Parshas Chukas is a parsha filled to the brim. Between the parah adumah, Moshe hitting the rock, and both Aharon and Miriam dying, it’s easy to overlook the rest of the parsha.
However, I would like to discuss a different episode in the parsha.
The Jewish people are on the bordering cities to the Land, which they have been travelling for 40 years to get to. Moshe requests from the nation of Edom that they grant them passage through their land to allow the Jews into Eretz Yisrael. But the king of Edom decides that he doesn’t want the Jews walking through his land.
The people circle back and needs to travel around the land of Edom and it is on this journey that, as the pasuk says, vatiktzor nefesh ha’am baderech, the nations spirit got shortened. And we can understand why. They are so close to Eretz Yisrael after wandering and wandering, and then Eisav’s descendants need to mess everything up and now they are circling back the way they just came, only to keep on traveling. Sounds pretty disheartening.
They complain about Hashem and Moshe, asking why have you brought us out of Egypt to this place where there is no bread or water? And the bread that we do have makes us weary. Hashem them sends the snakes, and many people were bitten and died from the fatal poison. The people realize their mistake, tell Moshe that they have sinned and ask him to daven for them. Hashem tells Moshe that he needs to make a snake on a stick and anyone who is bitten can look at the snake and will be healed.
To truly understand this piece of the Torah we have to realize who these people were. This is the 39th year since they left Egypt, and to be precise, there are only 3 people left who actually witnessed the exodus, Moshe, Yehoshua, and Calev. Everyone else has died in the desert and the Jewish nation is now comprised of the next generation.
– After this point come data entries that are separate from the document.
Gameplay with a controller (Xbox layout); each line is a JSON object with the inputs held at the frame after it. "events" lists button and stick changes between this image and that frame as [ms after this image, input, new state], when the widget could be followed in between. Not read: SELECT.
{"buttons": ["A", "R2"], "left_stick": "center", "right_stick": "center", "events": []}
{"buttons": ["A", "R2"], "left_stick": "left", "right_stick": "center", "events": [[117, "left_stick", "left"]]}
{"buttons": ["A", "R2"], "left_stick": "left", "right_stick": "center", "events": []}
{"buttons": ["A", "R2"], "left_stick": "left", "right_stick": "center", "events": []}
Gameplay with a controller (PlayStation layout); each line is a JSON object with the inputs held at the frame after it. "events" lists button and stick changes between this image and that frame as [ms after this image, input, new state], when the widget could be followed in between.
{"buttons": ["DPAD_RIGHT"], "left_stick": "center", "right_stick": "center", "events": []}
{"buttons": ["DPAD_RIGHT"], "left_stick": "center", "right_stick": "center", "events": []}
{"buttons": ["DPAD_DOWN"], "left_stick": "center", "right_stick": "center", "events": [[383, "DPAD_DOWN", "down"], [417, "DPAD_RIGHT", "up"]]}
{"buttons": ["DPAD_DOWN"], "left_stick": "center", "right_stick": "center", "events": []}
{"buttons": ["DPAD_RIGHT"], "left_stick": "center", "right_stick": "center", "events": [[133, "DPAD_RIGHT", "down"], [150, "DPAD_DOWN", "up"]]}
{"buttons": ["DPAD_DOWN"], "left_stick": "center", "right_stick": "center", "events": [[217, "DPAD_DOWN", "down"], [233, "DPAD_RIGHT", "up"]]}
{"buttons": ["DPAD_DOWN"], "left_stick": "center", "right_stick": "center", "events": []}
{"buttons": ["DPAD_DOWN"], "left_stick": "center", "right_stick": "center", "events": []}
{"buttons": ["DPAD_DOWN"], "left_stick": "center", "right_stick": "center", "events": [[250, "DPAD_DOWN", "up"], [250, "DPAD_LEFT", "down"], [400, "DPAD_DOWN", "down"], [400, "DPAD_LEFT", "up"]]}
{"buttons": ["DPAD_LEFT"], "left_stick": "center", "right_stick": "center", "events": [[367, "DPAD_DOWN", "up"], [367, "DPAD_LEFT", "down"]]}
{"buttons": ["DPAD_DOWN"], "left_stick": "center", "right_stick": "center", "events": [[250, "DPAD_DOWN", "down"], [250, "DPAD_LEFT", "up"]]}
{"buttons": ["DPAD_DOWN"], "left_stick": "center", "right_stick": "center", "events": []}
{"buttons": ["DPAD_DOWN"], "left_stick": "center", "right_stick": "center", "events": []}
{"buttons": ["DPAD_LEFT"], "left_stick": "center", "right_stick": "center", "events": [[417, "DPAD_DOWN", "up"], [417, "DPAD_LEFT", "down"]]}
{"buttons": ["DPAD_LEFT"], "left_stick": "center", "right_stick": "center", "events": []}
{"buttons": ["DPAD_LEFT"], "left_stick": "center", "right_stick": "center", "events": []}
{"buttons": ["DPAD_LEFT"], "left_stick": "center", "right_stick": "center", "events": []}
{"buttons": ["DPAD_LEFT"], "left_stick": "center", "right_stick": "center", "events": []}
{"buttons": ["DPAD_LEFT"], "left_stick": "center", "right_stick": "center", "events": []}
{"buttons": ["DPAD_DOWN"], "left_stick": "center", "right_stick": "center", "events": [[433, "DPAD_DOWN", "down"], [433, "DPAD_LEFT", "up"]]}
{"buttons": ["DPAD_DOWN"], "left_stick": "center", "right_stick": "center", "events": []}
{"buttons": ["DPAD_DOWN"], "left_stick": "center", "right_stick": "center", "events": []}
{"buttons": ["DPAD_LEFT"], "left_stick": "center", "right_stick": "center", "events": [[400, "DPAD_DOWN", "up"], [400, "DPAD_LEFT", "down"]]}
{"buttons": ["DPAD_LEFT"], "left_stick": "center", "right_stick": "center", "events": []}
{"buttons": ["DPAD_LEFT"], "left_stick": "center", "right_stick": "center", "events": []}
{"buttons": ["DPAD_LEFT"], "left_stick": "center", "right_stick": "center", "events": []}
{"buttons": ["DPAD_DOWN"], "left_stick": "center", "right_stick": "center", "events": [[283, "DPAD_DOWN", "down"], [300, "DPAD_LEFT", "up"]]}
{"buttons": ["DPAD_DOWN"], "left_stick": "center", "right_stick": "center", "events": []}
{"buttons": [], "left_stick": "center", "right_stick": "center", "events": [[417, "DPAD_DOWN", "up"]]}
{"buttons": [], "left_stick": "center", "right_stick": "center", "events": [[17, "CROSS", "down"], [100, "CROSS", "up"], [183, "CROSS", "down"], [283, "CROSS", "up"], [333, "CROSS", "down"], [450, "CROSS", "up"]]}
They didn’t walk through the Yam Suf, they didn’t stand at Sinai in flesh and blood, and they weren’t the ones who complained all the other times.
Rashi tells us that their concern with the Mun was that it got totally absorbed in their bodies, and they didn’t need to excrete at all, and they said that soon it will all catch up with them and the Mun will make them explode, since, “is there any such a thing as someone born from a woman that doesn’t need to excrete? The experience of ingesting the Shechinah (which is what Rashi explains the Mun was) scared them and made them exhausted. They viewed themselves as only human beings that were never reborn through the Yam Suf or through Hashem reviving them at Har Sinai. Our parents were special and they knew how to ingest the Mun, but us? We can’t handle this.
I think Hashem’s response to them teaches us something about serving Hashem as a human. We always hear stories of tzadikim who were more comparable to angels than humans, and as inspiring as they are, we still need to face the reality that we are merely humans. And how then do we serve Hashem correctly?
Every other time that Moshe davened for the people, they were healed and the plague stopped, but here they need to do work as well. The plague was still going on and there still were snakes in the area, and when someone got bitten they needed to hobble over to this copper snake on a staff, and take a really good look at it. It wasn’t enough to just glance, they needed to stare at it, and see Hashem Himself as the source of the bite.
When serving Hashem as human beings, it is ok to make a mistake, but we need to be able to recognize that we have made a mistake and pray to Hashem to save us. But that isn’t the end game. We need to be able to look that mistake in the eye, and gaze at it really well and see it’s Source. When we can see that Hashem is the source of everything then we can be healed.
And this was the message that this generation of Jews needed to internalize. No, they weren’t their parents, they hadn’t stood at Har Sinai or crossed the Yam Suf. They hadn’t seen Hashem as clearly as their parents had. But they were the generation going into eretz Yisrael, which was a place where the Mun didn’t fall. They would need to work the fields and see Hashem through the grain and through the ground. They needed to sharpen their vision to see Hashem in all His glory in the air, water, and mundane crops and cattle which they needed to survive. This episode helped give them this vision.
I find it interesting that, unlike other plagues in the Torah, it doesn’t say that the snakes ever went away. I think we all live with snakes and the copper snake that Moshe made is still standing. All we need to do when we get bitten by the poisonous snake in our life is to find that staff with the copper snake and take a really good look. As the Gemara in Rosh Hashana says, it isn’t the snake that healed, it is when we have our eyes raised toward Hashem that He heals us.
We too are humans serving Hashem and making mistakes, and we need to learn how to look at the copper snake and see Hashem there as well. Then we can be healed.